Bis jetzt wurden die Leute im Staatsapparat nach Parteizeichen ausgewählt. Hätte ich vor 10 Jahren hauptamtlicher Umweltschützer hätte werden wollen, hätte ich in die SED oder eine Blockpartei, vielleicht die Bauernpartei, gemußt. Umweltschutz, das hört sich gut an. Aber das Ressort Umweltschutz gehörte bisher zum Landwirtschaftsministerium. Das bekam immer die Bauernpartei.

Können Sie uns schildern, welche gravierenden Umweltprobleme Rostock belasten?

Wenn die nächste Urlauberflut wieder am rollen ist, macht die alles kaputt. Inzwischen hat die Nationale Volksarmee ihre Manövergebiete aufgelöst. Die Wälder waren unberührt, jetzt sind sie offen. Mir geht es zur Zeit darum, daß die ehemaligen Manövergebiete Naturschutzgebiete werden. Das Hauptproblem ist Rostocks Kläranlage. Entgegen aller Beteuerungen hat sie sich als Stinkbombe erwiesen. Die Trinkwasserversorgung überhaupt und die Braunkohleheizung sind die Hauptlast. Der Urlauberverkehr zerstört die Küstenwälder und ist ebenso wie der Staßenverkehr ein großes Problem.

Wie läßt sich das lösen?

Wir als Ökogruppe in Warnemünde haben schon seit drei Jahren ein Konzept. Dinge, die „drüben“ schon normal sind: Verkehrsberuhigung und Innenstädte absperren. Das Düngemittelwerk produziert Stickstoffdünger und die gehen in den Pfälzer Bach ab.

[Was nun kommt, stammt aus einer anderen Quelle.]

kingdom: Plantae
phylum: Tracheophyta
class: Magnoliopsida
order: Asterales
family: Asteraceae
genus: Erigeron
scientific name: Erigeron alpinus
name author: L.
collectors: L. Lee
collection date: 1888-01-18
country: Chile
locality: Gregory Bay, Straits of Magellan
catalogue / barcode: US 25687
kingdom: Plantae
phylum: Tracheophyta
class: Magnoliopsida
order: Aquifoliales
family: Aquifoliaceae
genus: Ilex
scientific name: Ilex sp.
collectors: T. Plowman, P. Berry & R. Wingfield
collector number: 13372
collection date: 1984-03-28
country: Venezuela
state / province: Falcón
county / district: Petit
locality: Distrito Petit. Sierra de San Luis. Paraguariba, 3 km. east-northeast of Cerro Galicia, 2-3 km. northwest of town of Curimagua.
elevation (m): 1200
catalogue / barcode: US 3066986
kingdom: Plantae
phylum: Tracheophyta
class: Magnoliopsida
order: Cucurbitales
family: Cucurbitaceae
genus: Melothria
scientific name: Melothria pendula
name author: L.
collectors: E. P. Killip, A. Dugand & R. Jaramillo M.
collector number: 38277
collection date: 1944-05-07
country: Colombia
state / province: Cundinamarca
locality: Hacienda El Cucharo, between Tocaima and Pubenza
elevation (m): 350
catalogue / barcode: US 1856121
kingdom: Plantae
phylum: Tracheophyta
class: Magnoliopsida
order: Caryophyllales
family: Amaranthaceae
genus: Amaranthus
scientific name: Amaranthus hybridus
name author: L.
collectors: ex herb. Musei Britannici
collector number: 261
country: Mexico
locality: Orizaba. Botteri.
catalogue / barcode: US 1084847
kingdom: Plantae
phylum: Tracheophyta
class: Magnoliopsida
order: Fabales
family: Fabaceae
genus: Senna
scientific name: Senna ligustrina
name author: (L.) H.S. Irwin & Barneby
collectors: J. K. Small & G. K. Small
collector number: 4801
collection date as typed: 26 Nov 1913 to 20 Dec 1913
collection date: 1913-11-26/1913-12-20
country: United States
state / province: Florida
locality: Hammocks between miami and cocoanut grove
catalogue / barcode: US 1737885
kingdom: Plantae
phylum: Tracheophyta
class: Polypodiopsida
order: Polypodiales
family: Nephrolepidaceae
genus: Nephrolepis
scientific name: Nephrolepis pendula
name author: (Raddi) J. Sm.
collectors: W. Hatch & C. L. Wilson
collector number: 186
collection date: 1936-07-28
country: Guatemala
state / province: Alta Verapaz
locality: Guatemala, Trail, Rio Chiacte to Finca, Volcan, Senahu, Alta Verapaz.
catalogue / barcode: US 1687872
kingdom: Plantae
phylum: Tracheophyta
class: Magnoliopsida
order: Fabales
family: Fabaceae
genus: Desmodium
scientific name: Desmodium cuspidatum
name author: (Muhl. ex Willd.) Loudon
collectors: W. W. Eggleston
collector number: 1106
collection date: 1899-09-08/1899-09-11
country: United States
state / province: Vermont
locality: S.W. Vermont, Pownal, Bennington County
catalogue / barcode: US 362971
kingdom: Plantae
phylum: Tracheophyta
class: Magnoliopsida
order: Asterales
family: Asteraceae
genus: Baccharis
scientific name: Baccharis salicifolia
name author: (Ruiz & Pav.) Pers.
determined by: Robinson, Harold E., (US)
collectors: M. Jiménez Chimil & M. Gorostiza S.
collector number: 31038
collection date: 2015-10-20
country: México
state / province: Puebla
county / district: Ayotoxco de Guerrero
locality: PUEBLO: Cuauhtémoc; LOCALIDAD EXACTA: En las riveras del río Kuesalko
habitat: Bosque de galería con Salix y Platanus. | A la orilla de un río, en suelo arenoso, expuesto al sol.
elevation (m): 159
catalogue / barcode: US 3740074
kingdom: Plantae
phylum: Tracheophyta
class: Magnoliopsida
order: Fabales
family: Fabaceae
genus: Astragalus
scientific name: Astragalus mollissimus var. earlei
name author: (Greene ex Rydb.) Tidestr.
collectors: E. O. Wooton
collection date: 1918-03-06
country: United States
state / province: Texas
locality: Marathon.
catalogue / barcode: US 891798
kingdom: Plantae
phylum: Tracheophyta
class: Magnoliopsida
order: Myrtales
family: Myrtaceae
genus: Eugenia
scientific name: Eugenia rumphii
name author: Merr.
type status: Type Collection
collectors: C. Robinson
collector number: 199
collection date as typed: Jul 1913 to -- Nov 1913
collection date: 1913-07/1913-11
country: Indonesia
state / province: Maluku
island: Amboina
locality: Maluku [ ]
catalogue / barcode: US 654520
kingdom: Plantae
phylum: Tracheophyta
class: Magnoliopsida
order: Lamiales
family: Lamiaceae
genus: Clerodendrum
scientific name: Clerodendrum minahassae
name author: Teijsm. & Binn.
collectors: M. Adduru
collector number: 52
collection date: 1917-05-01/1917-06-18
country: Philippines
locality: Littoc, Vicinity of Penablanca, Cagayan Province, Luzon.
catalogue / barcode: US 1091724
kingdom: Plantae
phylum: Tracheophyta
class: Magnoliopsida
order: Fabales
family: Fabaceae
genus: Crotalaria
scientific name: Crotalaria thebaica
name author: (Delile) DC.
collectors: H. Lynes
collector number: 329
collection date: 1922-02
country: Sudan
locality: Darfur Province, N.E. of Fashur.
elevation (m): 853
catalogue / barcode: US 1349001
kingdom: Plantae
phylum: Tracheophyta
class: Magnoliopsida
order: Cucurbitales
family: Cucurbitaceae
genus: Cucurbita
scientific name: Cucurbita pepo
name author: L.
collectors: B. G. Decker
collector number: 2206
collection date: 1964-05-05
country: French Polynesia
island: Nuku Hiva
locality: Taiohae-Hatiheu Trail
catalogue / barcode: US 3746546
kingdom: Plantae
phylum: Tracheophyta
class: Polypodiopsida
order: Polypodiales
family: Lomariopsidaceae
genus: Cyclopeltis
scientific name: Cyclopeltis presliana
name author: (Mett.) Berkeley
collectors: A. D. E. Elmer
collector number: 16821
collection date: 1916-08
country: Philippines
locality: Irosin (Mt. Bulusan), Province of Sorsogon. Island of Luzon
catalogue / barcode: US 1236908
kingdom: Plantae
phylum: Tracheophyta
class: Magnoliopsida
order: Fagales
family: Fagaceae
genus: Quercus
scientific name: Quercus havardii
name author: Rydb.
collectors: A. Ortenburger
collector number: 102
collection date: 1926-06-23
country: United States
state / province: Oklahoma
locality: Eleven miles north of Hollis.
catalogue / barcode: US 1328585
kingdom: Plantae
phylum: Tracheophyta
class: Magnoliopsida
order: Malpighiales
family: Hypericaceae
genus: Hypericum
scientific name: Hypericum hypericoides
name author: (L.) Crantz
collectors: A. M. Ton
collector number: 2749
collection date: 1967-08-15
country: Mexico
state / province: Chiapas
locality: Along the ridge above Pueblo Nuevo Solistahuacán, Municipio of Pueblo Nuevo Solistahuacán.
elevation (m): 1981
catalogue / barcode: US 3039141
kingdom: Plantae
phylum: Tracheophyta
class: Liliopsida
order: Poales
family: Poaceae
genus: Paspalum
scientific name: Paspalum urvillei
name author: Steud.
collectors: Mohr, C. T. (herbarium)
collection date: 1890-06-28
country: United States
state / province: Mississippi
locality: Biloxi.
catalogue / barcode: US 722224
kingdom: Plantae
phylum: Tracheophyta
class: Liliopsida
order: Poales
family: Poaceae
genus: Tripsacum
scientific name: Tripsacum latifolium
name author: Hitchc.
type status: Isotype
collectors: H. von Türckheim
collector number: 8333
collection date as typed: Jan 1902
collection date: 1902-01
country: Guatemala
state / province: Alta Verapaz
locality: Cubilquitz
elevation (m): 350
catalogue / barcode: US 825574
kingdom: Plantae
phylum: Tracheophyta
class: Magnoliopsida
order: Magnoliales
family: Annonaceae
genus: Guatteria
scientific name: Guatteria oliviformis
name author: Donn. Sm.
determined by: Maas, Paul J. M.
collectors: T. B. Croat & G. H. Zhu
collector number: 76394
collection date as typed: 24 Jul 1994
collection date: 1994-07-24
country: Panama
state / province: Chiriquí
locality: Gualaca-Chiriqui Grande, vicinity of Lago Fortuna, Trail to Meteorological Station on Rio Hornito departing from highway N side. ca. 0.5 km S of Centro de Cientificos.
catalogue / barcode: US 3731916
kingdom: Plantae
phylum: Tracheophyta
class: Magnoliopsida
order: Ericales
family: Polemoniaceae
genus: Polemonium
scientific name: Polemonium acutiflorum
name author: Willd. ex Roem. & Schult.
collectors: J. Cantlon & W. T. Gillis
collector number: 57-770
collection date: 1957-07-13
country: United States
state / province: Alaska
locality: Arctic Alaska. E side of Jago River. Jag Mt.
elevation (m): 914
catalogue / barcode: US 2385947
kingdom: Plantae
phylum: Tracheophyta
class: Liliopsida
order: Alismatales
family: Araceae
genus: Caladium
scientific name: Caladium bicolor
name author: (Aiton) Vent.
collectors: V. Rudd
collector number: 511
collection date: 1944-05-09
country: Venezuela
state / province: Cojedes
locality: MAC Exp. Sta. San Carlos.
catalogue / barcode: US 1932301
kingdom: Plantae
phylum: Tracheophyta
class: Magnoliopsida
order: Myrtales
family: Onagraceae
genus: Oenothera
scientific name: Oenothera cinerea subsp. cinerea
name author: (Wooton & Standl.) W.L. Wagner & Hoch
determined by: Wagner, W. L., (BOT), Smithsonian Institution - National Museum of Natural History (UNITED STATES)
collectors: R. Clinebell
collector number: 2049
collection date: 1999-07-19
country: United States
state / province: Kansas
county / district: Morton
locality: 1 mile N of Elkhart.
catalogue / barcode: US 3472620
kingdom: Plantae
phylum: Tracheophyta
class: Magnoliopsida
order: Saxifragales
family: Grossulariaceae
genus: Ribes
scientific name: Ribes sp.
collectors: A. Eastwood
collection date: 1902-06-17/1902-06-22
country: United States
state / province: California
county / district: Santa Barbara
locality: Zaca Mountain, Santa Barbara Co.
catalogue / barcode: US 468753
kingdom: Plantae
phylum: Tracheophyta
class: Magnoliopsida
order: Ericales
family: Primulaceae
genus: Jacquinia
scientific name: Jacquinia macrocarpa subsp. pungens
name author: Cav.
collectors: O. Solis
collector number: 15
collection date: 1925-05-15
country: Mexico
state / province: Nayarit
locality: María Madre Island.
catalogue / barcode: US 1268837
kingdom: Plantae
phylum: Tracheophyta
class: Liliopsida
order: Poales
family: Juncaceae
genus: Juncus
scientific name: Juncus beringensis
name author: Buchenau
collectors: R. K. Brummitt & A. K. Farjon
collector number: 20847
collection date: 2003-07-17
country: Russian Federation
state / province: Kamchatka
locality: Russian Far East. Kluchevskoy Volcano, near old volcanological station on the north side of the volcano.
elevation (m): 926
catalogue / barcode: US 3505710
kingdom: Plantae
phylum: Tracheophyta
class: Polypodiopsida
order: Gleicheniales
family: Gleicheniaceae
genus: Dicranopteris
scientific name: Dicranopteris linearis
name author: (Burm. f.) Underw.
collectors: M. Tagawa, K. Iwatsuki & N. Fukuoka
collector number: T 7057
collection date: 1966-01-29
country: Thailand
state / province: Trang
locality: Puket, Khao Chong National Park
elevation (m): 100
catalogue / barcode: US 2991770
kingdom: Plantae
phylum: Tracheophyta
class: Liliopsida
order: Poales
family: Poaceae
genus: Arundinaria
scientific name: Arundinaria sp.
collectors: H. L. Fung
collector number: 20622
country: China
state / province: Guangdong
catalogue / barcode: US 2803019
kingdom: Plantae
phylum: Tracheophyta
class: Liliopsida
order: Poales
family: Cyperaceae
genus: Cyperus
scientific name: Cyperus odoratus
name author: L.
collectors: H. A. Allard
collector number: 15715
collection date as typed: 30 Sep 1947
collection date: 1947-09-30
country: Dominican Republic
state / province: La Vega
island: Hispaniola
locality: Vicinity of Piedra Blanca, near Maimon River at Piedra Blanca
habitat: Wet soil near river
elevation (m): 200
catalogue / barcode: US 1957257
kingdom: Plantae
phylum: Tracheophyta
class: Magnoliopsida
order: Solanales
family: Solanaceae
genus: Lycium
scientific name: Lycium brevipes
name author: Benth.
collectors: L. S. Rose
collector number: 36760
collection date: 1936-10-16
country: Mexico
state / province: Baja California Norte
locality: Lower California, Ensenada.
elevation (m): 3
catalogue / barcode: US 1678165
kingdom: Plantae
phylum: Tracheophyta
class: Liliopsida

Der kommunale Müll in Rostock ist ein großes Problem. Wir haben kaum Deponien und die sind vorsintflutlich. Wir haben keine Sondermüllerfassung für die Haushalte. Es geht alles af die Kippen. Dabei ist es bei uns so, daß 80% der Stoffe in der Mülltonne verwertbar wären. Das ist ja der Wahnsinn. Die Müllentsorgung hat nicht genug Fahrzeuge, es fehlt an Dieseltreibstoffen, um regelmäßig zu entsorgen. Das ist die Misere in der DDR, daß wir auf technisch veraltetem Material sitzen.